(What is expected):
From the records, pick out and copy each line containing "lines".

(Task input):
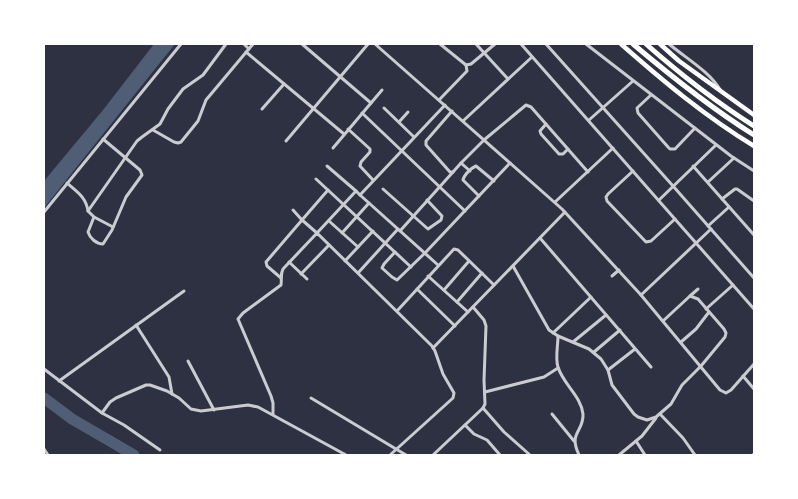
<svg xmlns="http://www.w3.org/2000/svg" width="798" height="499" viewBox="0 0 798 499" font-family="'Asap Condensed',sans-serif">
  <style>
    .water { fill: #4f5d75 }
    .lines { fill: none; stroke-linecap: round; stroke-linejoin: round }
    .river { stroke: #4f5d75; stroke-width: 11 }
    .minor { stroke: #caccd0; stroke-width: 3 }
    .secondary { stroke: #fff; stroke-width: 4.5 }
    .trunk { stroke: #fff; stroke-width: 5 }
  </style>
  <rect width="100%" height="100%" fill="#2d3142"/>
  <!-- water -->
  <path class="water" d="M154,44H175L44,208V181L103,110Z"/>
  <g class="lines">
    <!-- river -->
    <path class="river" d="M44,398L72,419L134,455"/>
    <!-- minor -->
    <g class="minor">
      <path d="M244,44L249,49"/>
      <path d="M302,44L371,103"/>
      <path d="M375,44L562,209L641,295L720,390L726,393L731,390L754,364"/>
      <path d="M440,44L466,65L471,64L495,44"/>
      <path d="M476,44L508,79"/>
      <path d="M521,44L754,309"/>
      <path d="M546,44L673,186L754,278"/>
      <path d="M586,44L731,156L754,171"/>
      <path d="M669,44C687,59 709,71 721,91"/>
      <path d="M246,52L344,134"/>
      <path d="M651,95L637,108L638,113L668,147L670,149H675L695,128"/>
      <path d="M439,100L467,71L466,65"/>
      <path d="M384,108L414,137"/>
      <path d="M262,109L284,84"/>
      <path d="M452,111L426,141V145L450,172H453L461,163L470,171"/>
      <path d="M362,113L465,211"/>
      <path d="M589,120L633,81"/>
      <path d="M463,121L532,57"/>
      <path d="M399,122L408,112"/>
      <path d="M546,124L540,131L541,134L559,154H563L568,149"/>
      <path d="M348,129L370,149V152L361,162L360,166L373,180"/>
      <path d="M153,130L174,142L178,143L181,142L198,121L206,100L253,44"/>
      <path d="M286,141L368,44"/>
      <path d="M333,148L382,90"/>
      <path d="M461,163L484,140L526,105L531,107L588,172"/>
      <path d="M327,166L356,191"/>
      <path d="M693,166L754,235"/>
      <path d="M633,171L608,194L606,197L607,201L646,242L651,241L675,219"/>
      <path d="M316,179L411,267"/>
      <path d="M708,182L734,158"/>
      <path d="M67,183C77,192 86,197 88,211L94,217L88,232C90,238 96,244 103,244L112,230L126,197L142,175L140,170L103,139"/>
      <path d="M383,189L428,229L441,220L442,216L427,200"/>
      <path d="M360,195L438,265"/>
      <path d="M479,196L463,180C464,175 471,168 476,166L494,181"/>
      <path d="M722,199L735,189H737L754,201"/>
      <path d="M659,200L716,145"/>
      <path d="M555,202L613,148"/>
      <path d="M293,210L302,220L328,190"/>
      <path d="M88,211L137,141L142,137L160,124L168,109L183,89L203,75L226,44"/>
      <path d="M44,212L181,44"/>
      <path d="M94,217L113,227"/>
      <path d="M329,221L358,247L373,231"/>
      <path d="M708,226L729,207"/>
      <path d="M400,231L453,172"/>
      <path d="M342,233L369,203"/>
      <path d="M540,238L651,367"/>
      <path d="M395,252L384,264L382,268L392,277L397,280L425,253L510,163"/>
      <path d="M345,261L358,247"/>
      <path d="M289,262L307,279"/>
      <path d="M513,266L549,330L558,336L589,349L601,359L608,370L612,385L634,414L638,417L647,420L656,417L671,404L682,385L701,366L725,337L726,333L724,329L698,299L690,296L663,321"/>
      <path d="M358,273L398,229"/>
      <path d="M301,274L329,245"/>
      <path d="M428,276L468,312"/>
      <path d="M612,276L619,270"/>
      <path d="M281,278L267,266L266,262L302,220L317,233L356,191L360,195L445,105"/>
      <path d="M417,289L455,326"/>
      <path d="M444,290L469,261"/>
      <path d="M641,295L711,229"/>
      <path d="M690,296L698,289"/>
      <path d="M457,302L482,273"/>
      <path d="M706,309L733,285"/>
      <path d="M397,311L454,249L458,250L494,285"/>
      <path d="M136,325L169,377L172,394"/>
      <path d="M553,333L591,297"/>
      <path d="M558,336C558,346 555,358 558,367C563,384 581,396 583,414C584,432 568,432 579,455"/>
      <path d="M573,342L606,315"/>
      <path d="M681,342L696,329L709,312"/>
      <path d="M433,348L565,212"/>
      <path d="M594,352L620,330"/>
      <path d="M188,361L214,410"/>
      <path d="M44,369L102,413L110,402L116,398L146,385H150L167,391L179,398L191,409L201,411L248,405L258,407L346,455"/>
      <path d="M608,370L635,349"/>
      <path d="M743,376L754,389"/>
      <path d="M59,381L184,291"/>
      <path d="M485,392L544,377L558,368"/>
      <path d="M311,398L406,455"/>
      <path d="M483,408L504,432L530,455"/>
      <path d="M102,413L124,425L160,450"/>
      <path d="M273,414V403L271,396L238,319L243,313L281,285C282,279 280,275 283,269L317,233L432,346L435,351L443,374L454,393L453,398L390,455"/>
      <path d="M552,414L574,441"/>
      <path d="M660,414L683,438L695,455"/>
      <path d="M465,425L474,434L487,440L500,455"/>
      <path d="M636,441L645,455"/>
      <path d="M44,449L48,455"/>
      <path d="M433,455L483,408L485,404L484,380L486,326L484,320L473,307"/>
      <path d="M619,455L642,436L656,418"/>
      <path d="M753,455L754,454"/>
    </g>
    <!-- secondary -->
    <g class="secondary">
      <path d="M621,44C663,81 706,117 754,146"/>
      <path d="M660,44L679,61L754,115"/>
    </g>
    <!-- trunk -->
    <g class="trunk">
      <path d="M633,44C672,77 711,108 754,135"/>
      <path d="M646,44C680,74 716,102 754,126"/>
    </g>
  </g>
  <!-- border -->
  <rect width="798" height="499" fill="none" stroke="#ffffff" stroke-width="90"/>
</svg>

(Response area):
    .lines { fill: none; stroke-linecap: round; stroke-linejoin: round }
  <g class="lines">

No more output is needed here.